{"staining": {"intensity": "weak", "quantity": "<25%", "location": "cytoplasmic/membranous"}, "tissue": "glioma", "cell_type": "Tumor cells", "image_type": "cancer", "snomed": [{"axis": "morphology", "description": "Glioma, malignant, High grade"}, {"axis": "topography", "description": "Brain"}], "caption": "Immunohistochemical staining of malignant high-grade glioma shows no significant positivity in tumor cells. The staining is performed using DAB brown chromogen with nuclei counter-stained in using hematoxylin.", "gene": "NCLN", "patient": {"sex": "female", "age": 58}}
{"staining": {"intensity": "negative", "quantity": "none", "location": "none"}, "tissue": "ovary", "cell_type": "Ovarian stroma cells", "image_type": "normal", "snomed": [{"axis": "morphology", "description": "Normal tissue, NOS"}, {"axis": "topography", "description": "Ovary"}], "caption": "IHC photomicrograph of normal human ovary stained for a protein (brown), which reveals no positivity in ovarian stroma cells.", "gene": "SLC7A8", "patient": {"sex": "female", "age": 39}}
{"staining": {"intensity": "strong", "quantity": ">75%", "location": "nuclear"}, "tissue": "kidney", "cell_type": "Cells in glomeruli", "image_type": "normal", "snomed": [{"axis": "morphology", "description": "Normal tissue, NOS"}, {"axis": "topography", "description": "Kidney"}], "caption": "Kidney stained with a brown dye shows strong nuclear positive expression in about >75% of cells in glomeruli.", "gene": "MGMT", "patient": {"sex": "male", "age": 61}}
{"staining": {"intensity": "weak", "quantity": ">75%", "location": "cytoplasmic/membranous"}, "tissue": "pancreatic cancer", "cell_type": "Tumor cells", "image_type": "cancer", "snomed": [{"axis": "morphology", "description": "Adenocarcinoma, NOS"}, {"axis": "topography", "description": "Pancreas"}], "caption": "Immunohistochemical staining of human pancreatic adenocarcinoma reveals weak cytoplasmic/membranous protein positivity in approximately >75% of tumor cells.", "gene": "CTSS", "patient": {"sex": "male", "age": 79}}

## Task to complete
Print all of the data exactly as it stands above.

## Task output
{"staining": {"intensity": "weak", "quantity": "<25%", "location": "cytoplasmic/membranous"}, "tissue": "glioma", "cell_type": "Tumor cells", "image_type": "cancer", "snomed": [{"axis": "morphology", "description": "Glioma, malignant, High grade"}, {"axis": "topography", "description": "Brain"}], "caption": "Immunohistochemical staining of malignant high-grade glioma shows no significant positivity in tumor cells. The staining is performed using DAB brown chromogen with nuclei counter-stained in using hematoxylin.", "gene": "NCLN", "patient": {"sex": "female", "age": 58}}
{"staining": {"intensity": "negative", "quantity": "none", "location": "none"}, "tissue": "ovary", "cell_type": "Ovarian stroma cells", "image_type": "normal", "snomed": [{"axis": "morphology", "description": "Normal tissue, NOS"}, {"axis": "topography", "description": "Ovary"}], "caption": "IHC photomicrograph of normal human ovary stained for a protein (brown), which reveals no positivity in ovarian stroma cells.", "gene": "SLC7A8", "patient": {"sex": "female", "age": 39}}
{"staining": {"intensity": "strong", "quantity": ">75%", "location": "nuclear"}, "tissue": "kidney", "cell_type": "Cells in glomeruli", "image_type": "normal", "snomed": [{"axis": "morphology", "description": "Normal tissue, NOS"}, {"axis": "topography", "description": "Kidney"}], "caption": "Kidney stained with a brown dye shows strong nuclear positive expression in about >75% of cells in glomeruli.", "gene": "MGMT", "patient": {"sex": "male", "age": 61}}
{"staining": {"intensity": "weak", "quantity": ">75%", "location": "cytoplasmic/membranous"}, "tissue": "pancreatic cancer", "cell_type": "Tumor cells", "image_type": "cancer", "snomed": [{"axis": "morphology", "description": "Adenocarcinoma, NOS"}, {"axis": "topography", "description": "Pancreas"}], "caption": "Immunohistochemical staining of human pancreatic adenocarcinoma reveals weak cytoplasmic/membranous protein positivity in approximately >75% of tumor cells.", "gene": "CTSS", "patient": {"sex": "male", "age": 79}}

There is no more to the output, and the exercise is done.